WRITTEN TASK »
Within the records below, reproduce without change the lines from the line that has "предприятиях или разворачивания" through the line that has "составила настоящий акт", and only those.

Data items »

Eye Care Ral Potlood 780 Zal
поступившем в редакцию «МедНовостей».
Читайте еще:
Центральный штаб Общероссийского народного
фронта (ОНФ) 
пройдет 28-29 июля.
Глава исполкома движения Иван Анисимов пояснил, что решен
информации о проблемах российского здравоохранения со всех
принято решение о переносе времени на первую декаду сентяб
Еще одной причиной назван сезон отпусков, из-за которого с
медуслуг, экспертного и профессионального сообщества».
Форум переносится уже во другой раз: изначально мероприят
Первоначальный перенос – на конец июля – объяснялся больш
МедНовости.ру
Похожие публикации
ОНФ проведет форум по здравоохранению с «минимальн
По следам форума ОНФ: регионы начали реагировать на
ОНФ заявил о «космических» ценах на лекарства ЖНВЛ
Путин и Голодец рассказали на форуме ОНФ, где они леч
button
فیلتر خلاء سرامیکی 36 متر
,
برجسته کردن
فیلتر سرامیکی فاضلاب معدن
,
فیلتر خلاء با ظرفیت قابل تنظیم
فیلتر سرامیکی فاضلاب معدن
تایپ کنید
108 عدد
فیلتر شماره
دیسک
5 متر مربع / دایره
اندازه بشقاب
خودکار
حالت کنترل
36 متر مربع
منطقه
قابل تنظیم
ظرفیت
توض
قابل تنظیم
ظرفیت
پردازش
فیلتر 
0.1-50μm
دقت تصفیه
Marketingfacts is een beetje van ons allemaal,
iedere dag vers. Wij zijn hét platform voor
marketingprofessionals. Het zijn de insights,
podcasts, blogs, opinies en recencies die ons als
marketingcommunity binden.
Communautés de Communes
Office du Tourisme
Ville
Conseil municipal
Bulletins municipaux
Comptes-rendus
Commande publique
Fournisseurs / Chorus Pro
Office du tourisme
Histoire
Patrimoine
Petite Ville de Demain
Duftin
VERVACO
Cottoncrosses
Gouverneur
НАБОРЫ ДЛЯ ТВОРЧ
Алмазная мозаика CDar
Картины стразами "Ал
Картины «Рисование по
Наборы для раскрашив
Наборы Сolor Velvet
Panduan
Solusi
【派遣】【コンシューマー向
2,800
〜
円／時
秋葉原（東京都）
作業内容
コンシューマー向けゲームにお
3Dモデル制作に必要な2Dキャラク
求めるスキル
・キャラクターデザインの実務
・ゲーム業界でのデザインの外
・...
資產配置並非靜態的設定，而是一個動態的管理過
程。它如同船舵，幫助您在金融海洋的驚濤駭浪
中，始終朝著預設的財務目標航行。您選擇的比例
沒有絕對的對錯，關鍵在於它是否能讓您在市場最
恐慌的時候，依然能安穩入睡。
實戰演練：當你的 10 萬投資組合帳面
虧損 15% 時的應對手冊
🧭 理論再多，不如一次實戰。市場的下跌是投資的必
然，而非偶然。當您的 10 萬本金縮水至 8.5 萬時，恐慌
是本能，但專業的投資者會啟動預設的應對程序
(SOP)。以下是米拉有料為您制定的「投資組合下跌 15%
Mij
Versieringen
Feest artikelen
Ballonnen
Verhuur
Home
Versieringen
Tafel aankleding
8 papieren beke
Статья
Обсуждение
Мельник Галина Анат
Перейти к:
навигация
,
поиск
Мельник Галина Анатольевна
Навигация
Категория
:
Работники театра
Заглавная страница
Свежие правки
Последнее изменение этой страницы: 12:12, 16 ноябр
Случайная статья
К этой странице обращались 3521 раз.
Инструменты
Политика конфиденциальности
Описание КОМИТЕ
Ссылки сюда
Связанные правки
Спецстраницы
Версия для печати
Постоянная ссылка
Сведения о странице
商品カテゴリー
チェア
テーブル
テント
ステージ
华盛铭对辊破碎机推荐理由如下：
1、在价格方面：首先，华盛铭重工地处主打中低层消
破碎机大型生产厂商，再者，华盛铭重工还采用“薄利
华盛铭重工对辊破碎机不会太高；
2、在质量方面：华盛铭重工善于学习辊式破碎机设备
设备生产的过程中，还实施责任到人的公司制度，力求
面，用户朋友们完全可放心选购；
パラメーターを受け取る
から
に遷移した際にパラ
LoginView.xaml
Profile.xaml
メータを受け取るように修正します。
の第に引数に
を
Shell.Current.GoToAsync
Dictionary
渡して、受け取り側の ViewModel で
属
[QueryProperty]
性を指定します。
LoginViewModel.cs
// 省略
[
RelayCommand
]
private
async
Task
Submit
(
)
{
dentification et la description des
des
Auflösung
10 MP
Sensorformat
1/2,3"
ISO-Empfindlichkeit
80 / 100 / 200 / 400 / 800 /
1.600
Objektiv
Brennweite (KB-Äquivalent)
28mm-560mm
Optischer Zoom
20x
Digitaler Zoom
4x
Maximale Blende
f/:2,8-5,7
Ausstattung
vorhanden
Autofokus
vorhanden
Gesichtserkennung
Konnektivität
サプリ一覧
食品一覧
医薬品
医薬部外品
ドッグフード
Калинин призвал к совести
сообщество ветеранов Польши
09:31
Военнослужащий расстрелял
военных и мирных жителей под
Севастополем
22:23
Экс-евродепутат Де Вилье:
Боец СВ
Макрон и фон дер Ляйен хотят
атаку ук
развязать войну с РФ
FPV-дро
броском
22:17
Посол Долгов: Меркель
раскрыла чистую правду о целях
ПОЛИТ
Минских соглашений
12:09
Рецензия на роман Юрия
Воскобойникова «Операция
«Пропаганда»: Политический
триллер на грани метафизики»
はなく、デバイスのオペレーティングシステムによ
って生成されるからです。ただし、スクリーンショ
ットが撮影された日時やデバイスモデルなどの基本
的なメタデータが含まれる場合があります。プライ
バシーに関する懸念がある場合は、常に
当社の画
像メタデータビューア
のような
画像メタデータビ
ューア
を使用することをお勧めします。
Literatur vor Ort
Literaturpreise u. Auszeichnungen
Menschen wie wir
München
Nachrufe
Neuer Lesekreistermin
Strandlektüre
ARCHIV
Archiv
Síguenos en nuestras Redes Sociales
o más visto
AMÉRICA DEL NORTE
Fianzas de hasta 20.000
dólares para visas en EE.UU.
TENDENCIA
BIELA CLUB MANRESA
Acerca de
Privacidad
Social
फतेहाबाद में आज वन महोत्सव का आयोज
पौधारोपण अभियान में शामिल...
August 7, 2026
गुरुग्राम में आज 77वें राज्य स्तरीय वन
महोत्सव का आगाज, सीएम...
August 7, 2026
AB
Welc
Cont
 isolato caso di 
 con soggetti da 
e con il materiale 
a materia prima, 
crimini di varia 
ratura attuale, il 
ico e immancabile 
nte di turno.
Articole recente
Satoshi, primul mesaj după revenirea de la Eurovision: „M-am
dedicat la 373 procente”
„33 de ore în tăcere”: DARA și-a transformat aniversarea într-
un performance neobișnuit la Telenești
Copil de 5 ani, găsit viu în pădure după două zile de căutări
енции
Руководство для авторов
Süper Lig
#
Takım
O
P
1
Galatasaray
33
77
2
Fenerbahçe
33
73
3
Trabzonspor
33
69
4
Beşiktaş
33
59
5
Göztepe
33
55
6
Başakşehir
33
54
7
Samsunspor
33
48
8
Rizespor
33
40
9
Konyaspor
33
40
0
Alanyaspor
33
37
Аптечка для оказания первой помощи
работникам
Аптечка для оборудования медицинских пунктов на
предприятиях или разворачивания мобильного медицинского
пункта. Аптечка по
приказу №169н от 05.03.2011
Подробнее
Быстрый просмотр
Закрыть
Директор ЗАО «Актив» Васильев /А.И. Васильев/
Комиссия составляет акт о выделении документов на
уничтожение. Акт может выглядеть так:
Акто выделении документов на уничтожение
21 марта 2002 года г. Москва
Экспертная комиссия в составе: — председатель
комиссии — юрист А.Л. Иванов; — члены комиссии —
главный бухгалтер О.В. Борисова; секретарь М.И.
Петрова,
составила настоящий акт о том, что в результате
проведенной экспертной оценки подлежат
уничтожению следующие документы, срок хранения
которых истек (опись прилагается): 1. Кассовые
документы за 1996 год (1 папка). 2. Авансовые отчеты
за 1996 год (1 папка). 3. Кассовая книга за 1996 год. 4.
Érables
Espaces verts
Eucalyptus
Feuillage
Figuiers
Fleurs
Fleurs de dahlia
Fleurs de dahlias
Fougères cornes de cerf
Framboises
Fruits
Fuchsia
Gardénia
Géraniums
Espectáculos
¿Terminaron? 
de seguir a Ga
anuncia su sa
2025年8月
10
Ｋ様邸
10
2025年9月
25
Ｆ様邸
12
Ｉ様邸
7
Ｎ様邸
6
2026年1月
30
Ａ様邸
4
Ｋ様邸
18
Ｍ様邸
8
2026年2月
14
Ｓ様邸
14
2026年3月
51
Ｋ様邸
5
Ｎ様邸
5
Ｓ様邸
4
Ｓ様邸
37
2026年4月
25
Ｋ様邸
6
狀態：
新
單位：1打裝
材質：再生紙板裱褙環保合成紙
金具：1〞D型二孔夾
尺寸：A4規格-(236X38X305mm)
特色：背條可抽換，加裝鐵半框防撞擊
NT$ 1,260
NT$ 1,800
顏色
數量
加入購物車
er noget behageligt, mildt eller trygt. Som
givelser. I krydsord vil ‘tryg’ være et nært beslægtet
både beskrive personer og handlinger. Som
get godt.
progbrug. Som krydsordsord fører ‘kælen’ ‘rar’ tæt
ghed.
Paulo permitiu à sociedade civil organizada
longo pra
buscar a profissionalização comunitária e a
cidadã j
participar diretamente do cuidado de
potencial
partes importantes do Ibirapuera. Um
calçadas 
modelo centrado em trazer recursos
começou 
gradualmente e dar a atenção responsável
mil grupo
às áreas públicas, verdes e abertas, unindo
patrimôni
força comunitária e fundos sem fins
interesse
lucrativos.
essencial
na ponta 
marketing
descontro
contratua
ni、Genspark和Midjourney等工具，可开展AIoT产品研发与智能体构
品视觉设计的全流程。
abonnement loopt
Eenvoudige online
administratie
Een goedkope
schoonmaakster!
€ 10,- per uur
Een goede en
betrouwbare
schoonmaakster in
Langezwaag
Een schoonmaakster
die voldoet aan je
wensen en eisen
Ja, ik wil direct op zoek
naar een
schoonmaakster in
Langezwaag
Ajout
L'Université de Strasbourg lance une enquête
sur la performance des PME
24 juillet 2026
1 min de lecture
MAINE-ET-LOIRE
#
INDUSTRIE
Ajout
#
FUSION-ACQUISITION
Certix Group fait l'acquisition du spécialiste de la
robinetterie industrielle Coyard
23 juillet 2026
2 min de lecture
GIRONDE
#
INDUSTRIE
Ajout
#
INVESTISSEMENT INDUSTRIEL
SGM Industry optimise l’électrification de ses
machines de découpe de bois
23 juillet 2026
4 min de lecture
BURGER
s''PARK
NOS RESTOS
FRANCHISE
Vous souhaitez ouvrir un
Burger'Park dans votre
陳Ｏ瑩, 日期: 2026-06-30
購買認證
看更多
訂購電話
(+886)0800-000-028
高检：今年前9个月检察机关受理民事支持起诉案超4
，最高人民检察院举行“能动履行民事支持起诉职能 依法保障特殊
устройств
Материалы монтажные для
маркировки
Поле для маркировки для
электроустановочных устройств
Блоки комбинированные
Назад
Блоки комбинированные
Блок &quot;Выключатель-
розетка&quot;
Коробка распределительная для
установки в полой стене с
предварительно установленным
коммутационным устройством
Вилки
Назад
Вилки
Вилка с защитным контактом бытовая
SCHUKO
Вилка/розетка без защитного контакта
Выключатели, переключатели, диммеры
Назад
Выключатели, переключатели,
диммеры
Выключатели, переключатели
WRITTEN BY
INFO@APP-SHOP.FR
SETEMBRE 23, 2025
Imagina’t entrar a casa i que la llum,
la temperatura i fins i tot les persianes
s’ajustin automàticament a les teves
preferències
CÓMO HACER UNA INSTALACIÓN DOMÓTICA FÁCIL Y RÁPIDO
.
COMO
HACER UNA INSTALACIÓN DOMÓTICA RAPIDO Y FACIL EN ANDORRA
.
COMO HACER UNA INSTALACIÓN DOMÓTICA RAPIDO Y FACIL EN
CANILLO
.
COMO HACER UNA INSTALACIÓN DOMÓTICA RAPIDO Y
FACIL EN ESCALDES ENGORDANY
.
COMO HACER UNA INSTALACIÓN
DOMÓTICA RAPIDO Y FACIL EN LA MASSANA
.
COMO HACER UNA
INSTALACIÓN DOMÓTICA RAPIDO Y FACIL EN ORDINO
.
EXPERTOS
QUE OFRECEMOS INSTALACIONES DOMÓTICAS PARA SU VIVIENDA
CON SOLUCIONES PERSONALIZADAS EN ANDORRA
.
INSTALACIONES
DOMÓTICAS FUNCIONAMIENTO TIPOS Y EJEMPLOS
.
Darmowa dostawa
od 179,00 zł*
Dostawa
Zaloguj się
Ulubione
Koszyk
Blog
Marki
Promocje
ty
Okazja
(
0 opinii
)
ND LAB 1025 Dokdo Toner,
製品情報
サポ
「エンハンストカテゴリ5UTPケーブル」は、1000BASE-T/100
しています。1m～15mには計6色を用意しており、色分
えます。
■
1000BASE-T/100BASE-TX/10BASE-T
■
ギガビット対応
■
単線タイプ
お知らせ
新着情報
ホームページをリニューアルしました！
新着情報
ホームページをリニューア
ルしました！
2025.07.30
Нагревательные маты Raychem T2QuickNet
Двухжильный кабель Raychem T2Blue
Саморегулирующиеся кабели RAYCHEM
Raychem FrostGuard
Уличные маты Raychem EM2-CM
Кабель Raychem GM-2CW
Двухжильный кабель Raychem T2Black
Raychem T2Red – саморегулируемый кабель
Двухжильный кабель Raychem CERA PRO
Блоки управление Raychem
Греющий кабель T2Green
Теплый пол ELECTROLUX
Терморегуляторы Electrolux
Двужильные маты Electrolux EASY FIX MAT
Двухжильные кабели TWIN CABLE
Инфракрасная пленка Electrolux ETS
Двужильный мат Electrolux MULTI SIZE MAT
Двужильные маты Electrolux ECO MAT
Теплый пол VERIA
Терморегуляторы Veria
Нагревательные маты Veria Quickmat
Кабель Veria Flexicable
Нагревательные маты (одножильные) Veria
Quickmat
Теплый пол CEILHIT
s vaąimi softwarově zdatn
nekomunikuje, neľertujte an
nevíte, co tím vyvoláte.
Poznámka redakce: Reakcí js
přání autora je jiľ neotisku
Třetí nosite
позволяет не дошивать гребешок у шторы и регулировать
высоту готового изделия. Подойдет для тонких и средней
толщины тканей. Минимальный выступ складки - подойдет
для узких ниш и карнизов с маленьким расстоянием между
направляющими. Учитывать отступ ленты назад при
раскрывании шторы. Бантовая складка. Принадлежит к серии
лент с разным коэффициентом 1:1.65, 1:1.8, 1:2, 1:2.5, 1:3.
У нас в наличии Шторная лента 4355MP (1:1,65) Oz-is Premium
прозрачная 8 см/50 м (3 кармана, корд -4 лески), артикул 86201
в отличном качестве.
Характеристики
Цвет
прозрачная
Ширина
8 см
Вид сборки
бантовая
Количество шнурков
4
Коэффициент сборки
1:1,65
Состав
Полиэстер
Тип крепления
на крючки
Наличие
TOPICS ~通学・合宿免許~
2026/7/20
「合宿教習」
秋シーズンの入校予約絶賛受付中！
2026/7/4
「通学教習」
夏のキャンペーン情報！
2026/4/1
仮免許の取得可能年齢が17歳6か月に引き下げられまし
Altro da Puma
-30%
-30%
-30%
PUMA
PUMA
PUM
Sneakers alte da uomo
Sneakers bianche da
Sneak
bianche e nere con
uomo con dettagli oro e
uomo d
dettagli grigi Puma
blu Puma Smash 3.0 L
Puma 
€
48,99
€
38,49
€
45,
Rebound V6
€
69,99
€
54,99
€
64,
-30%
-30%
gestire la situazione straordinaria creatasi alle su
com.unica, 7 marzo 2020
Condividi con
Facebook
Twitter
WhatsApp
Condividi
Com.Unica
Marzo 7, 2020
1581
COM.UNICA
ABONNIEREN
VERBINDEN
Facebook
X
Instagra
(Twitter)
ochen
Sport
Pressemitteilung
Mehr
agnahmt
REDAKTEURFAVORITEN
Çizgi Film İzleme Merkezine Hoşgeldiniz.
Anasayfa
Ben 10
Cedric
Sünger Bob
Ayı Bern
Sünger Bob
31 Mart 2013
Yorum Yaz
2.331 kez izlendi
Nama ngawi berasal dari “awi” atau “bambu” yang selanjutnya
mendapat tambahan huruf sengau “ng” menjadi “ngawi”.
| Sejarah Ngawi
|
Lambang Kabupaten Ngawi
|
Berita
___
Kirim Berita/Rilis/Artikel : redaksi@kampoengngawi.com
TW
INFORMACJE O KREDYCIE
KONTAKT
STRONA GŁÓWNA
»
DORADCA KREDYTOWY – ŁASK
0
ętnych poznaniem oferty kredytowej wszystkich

RESULT »
предприятиях или разворачивания мобильного медицинского
пункта. Аптечка по
приказу №169н от 05.03.2011
Подробнее
Быстрый просмотр
Закрыть
Директор ЗАО «Актив» Васильев /А.И. Васильев/
Комиссия составляет акт о выделении документов на
уничтожение. Акт может выглядеть так:
Акто выделении документов на уничтожение
21 марта 2002 года г. Москва
Экспертная комиссия в составе: — председатель
комиссии — юрист А.Л. Иванов; — члены комиссии —
главный бухгалтер О.В. Борисова; секретарь М.И.
Петрова,
составила настоящий акт о том, что в результате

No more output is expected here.